Today the city has gone crazy! This is especially funny because it has about one-tenth the usual population. But it must be the liveliest noisiest tenth. The explosions started around 8:30 AM.
I had been up until 3:30 reading a novel. But I couldn't feel grouchy at the sort of ebullience that has to start setting off fireworks first thing in the morning. You can imagine that by the time it got dark, it was almost unbelievable. At first I found it a little frightening. But it's hard to know whether that was also an effect of going somewhere else in Beijing than my neighborhood. I'm not used to adventuring.
You could say I had a date, but it was a friend-date. I was nervous anyway, in almost exactly a "date" sort of way. I got there too early because I hadn't wanted to be late. Then I walked around to kill time. People were blowing things up, everywhere. Explosions on the sidewalks, dangerous-looking bursts of brilliance shooting high into the air. Near and distant thundering sounds, nearly constant.
I was still nervous when I called to say I was there. But it turned out fine. The Lama, whom I had met in HK and liked a lot, had agreed that it seemed too fine a holiday for us each to be sitting alone in our rooms reading our respective classical Chinese texts. For once, it was a social engagement that I really wanted to go to, and at no point regretting agreeing to, at no point felt like canceling. But I was still anxious. He is a professor--would I seem young and silly and ignorant? And he is a he--would it be weird?
But it was fine, it was natural. We are kindred spirits, and companionably shared Peking duck at an unpretentious restaurant, talking shop (he does Asian and comparative philosophy), talking about life in Beijing, talking just at random. He was good at asking questions, and the conversation never flagged. I did not feel too ignorant. I even felt okay confessing to him that I had found his book in the library and read part of it. He didn't think it sycophantic or stalkerish, just seemed pleased that I had shown an interest.

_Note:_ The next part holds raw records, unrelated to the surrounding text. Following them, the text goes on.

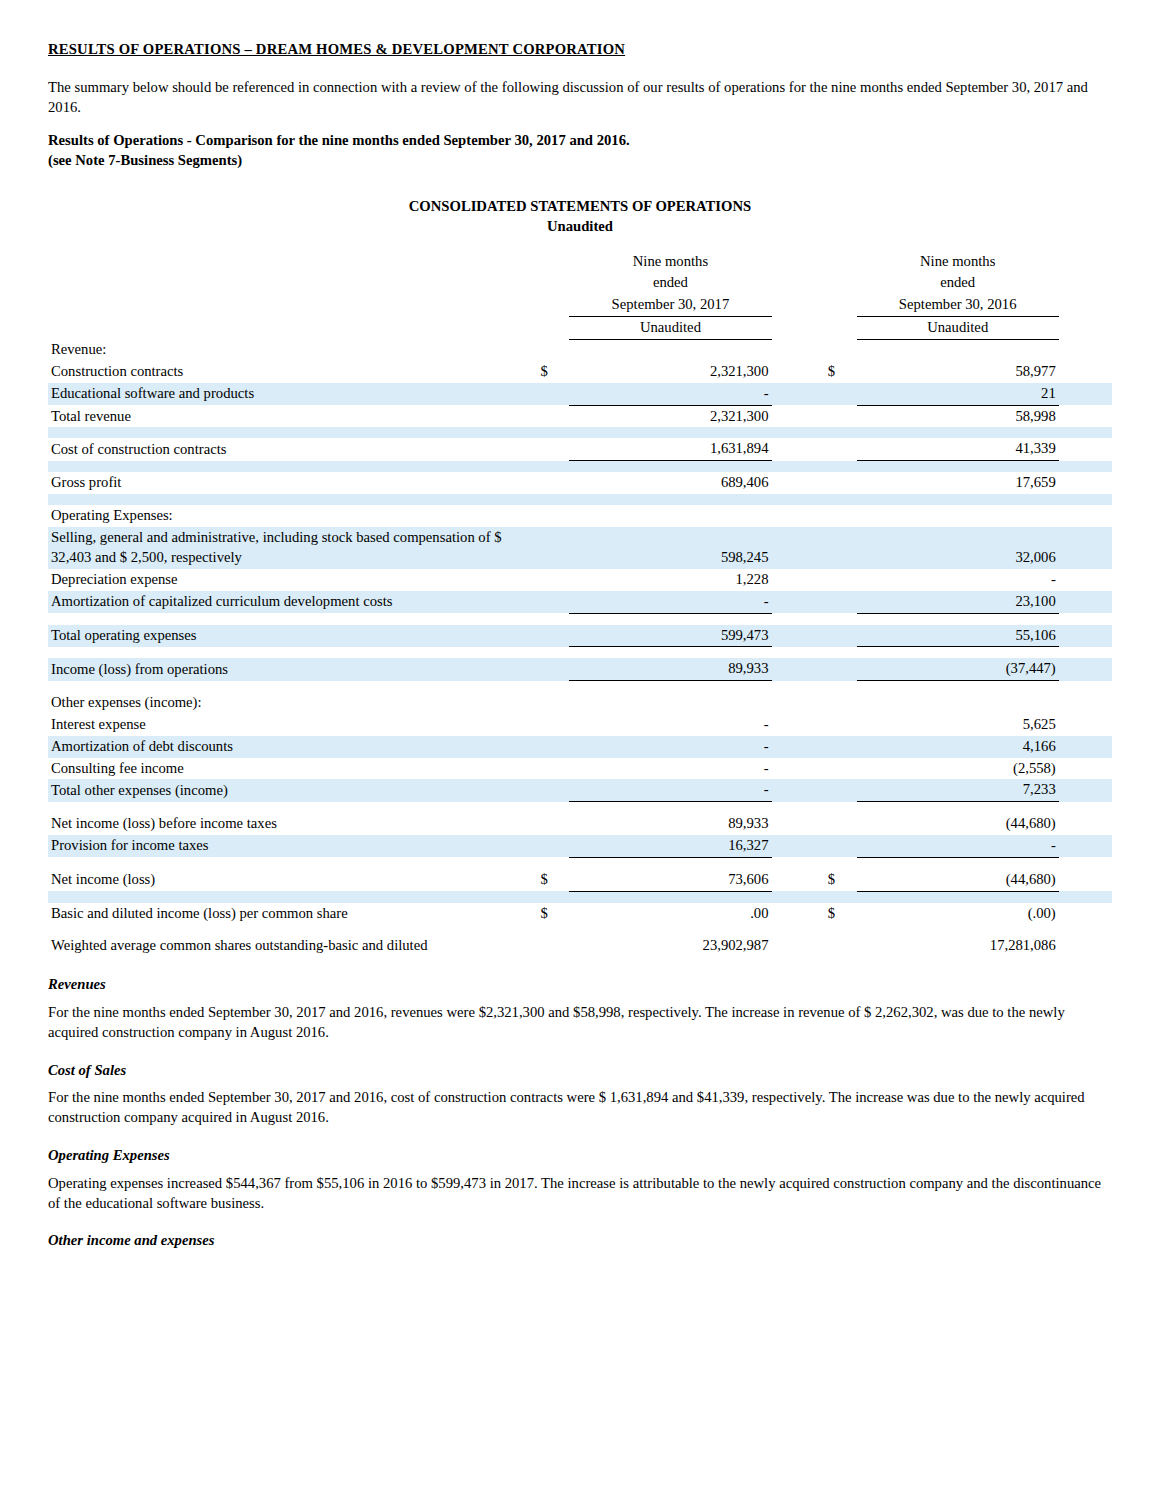RESULTS OF OPERATIONS – DREAM HOMES & DEVELOPMENT CORPORATION
The summary below should be referenced in connection with a review of the following discussion of our results of operations for the nine months ended September 30, 2017 and 2016.
Results of Operations - Comparison for the nine months ended September 30, 2017 and 2016.
(see Note 7-Business Segments)
CONSOLIDATED STATEMENTS OF OPERATIONS
Unaudited
| | | Nine months | | | Nine months | |
| | | ended | | | ended | |
| | | September 30, 2017 | | | September 30, 2016 | |
| | | Unaudited | | | Unaudited | |
| Revenue: | | | | | | |
| Construction contracts | $ | 2,321,300 | | $ | 58,977 | |
| Educational software and products | | - | | | 21 | |
| Total revenue | | 2,321,300 | | | 58,998 | |
| Cost of construction contracts | | 1,631,894 | | | 41,339 | |
| Gross profit | | 689,406 | | | 17,659 | |
| Operating Expenses: | | | | | | |
| Selling, general and administrative, including stock based compensation of $ | | | | | | |
| 32,403 and $ 2,500, respectively | | 598,245 | | | 32,006 | |
| Depreciation expense | | 1,228 | | | - | |
| Amortization of capitalized curriculum development costs | | - | | | 23,100 | |
| Total operating expenses | | 599,473 | | | 55,106 | |
| Income (loss) from operations | | 89,933 | | | (37,447) | |
| Other expenses (income): | | | | | | |
| Interest expense | | - | | | 5,625 | |
| Amortization of debt discounts | | - | | | 4,166 | |
| Consulting fee income | | - | | | (2,558) | |
| Total other expenses (income) | | - | | | 7,233 | |
| Net income (loss) before income taxes | | 89,933 | | | (44,680) | |
| Provision for income taxes | | 16,327 | | | - | |
| Net income (loss) | $ | 73,606 | | $ | (44,680) | |
| Basic and diluted income (loss) per common share | $ | .00 | | $ | (.00) | |
| Weighted average common shares outstanding-basic and diluted | | 23,902,987 | | | 17,281,086 | |
Revenues
For the nine months ended September 30, 2017 and 2016, revenues were $2,321,300 and $58,998, respectively. The increase in revenue of $ 2,262,302, was due to the newly acquired construction company in August 2016.
Cost of Sales
For the nine months ended September 30, 2017 and 2016, cost of construction contracts were $ 1,631,894 and $41,339, respectively. The increase was due to the newly acquired construction company acquired in August 2016.
Operating Expenses
Operating expenses increased $544,367 from $55,106 in 2016 to $599,473 in 2017. The increase is attributable to the newly acquired construction company and the discontinuance of the educational software business.
Other income and expenses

Afterward, we strolled through the narrow hutongs in his neighborhood. Many were refurbished, little coffee-shops, restaurants, youth hostels--a pleasant comfortable feeling to the place, possibly in part due to the fact that people were gleefully blowing things up and setting things on fire (okay, for "things" read fireworks) every few steps. There are long strips of fireworks that set each other off with a domino effect--these enterprising folks had draped theirs on a ladder, and had great lights too.
We ended up near the lake where Pocket of Bolts and I had gone ice-chairing, Houhai--a strip of expensive but nice bars where we went in and had a drink and talked some more while sitting by the window and watching fireworks go up over the water.
It dawned on me how much better I would feel here if I had friends like this. We talked until after 11, hardly noticing the time passing, and the subway was closed. He hailed a cab for me, and then I rode through the glittering, shining, exploding city. The driver occasionally startled and flinched when fireworks shot out at us from the sides of the street. The fireworks that can be obtained on this particular festival are NO JOKE! These are real fireworks.
I made it home just before midnight, and even in my modest little courtyard, which faces west and away from the city, there were gigantic municipal-sized fireworks shooting up from the little pre-school in the back, bursting into momentary flowers that filled my whole window. Meanwhile, in every other courtyard in the city,
the same thing was happening. Fireworks against a backdrop of fireworks, all civilian as far as I could tell, nothing coordinated, everything in gleeful excess and wonderfulness.
Now it is past one. I talked to Pocket of Bolts for a while, told him all about my evening. The resounding explosions are finally starting to die down, the way popcorn finishes popping--you think it's down, and then there is another explosive little round. But eventually silence, an exciting smell of burnt gunpowder. And in me a strange afterglow feeling, almost a restlessness, fading sparks of unaccustomed happiness, alcohol in my blood, deep tiredness, so deep that suddenly my eyes will hardly stay open.
So this is the new year. Contra the Death Cab for Cutie song, I DO feel different. I'm just not quite sure how or why.